Dear Ali: Where does the UAE court system and Sharia come from? AA, Abu Dhabi
Dear AA: The UAE is an Islamic country but is very much open to all religions and faiths. All seven emirates have a Sharia court. Sharia law is a way of life; it comes without country borders and applies to Muslims where they live.
Before any court was established, they were known as tribunals and in 1969, prior to the formation of the UAE two years later, Abu Dhabi issued a law that set the standards for regulating courts. In 1973, the UAE established its Supreme Court. Our seven emirates maintain some autonomy from the federal court system, and local authorities can regulate matters within their own emirate. Sharia courts work alongside the civil and criminal courts in the UAE. The Sharia court is the Islamic court in the UAE and is primarily responsible for civil matters between Muslims. Non-Muslims will not appear before a Sharia court at any time. On another note, decisons reached by the Sharia court can be overturned by the Federal Supreme Court.
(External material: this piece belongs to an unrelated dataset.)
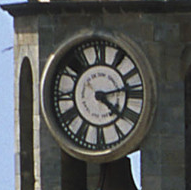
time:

Dear Ali: I have heard that Emiratis are entitled to free housing. Is this true? Many of my Emirati friends are renting. MS, Abu Dhabi
Dear MS: The UAE government aims to ensure that Emiratis receive various benefits to which they are entitled. The country has grown so much, but it's not true to say that every Emirati owns a house. However, each Emirati may receive benefits that are administered by the Ministry of Labour and Social Affairs (www.mol.gov.ae) in addition to the practical help offered by the network of ministry-supported social centres run by the General Women's Union (www.wu.gov.ae).
Today, we hear much of the many achievements of Sheikh Khalifa bin Zayed Al Nahyan, President of the UAE and Ruler of Abu Dhabi, to ensure the comfort of his people. The Ministry of Public Works oversees housing programmes, but the Sheikh Zayed Housing Programme is the main organisation to offer funding. It provides several services such as interest-free loans or grants for buying or building a new home or expanding an existing one. The scheme can also provide a house for Emiratis on low incomes. Only Emiratis who do not own a house for their families and have not received housing aid from any government authority for 15 years are eligible. The applicant must be the breadwinner of the family.
Dear Ali: Some of my Emirati friends keep trying to convince me that football is fun during Ramadan, but I have difficulty relating the two. They want me to join them but it's 45°C outside in Dubai. ML, Dubai
Dear ML: Even during Ramadan, we can still find time for football. As with any sport, it's important to drink a lot of water, but of course, during Ramadan, this isn't possible during the day for Muslims. However, we make sure that we start our games an hour or an hour and a half before the maghreb prayer, which means we head home just before the prayers begin. By the time we get there, we quickly shower, quench our thirst, pray and then dig in to our feast.
As for the connection between Ramadan and playing football, I believe team games can bring young and old people together in the neighbourhood for a fun evening match. Since you are in Dubai, check out the Ahdaaf website (www. ahdaaf.ae) for the indoor sporting facility in Al Quoz. Or, try the largest indoor sport facility in the region, Dubai Sports World in the Dubai World Trade Centre (www.dubaisportsworld.ae).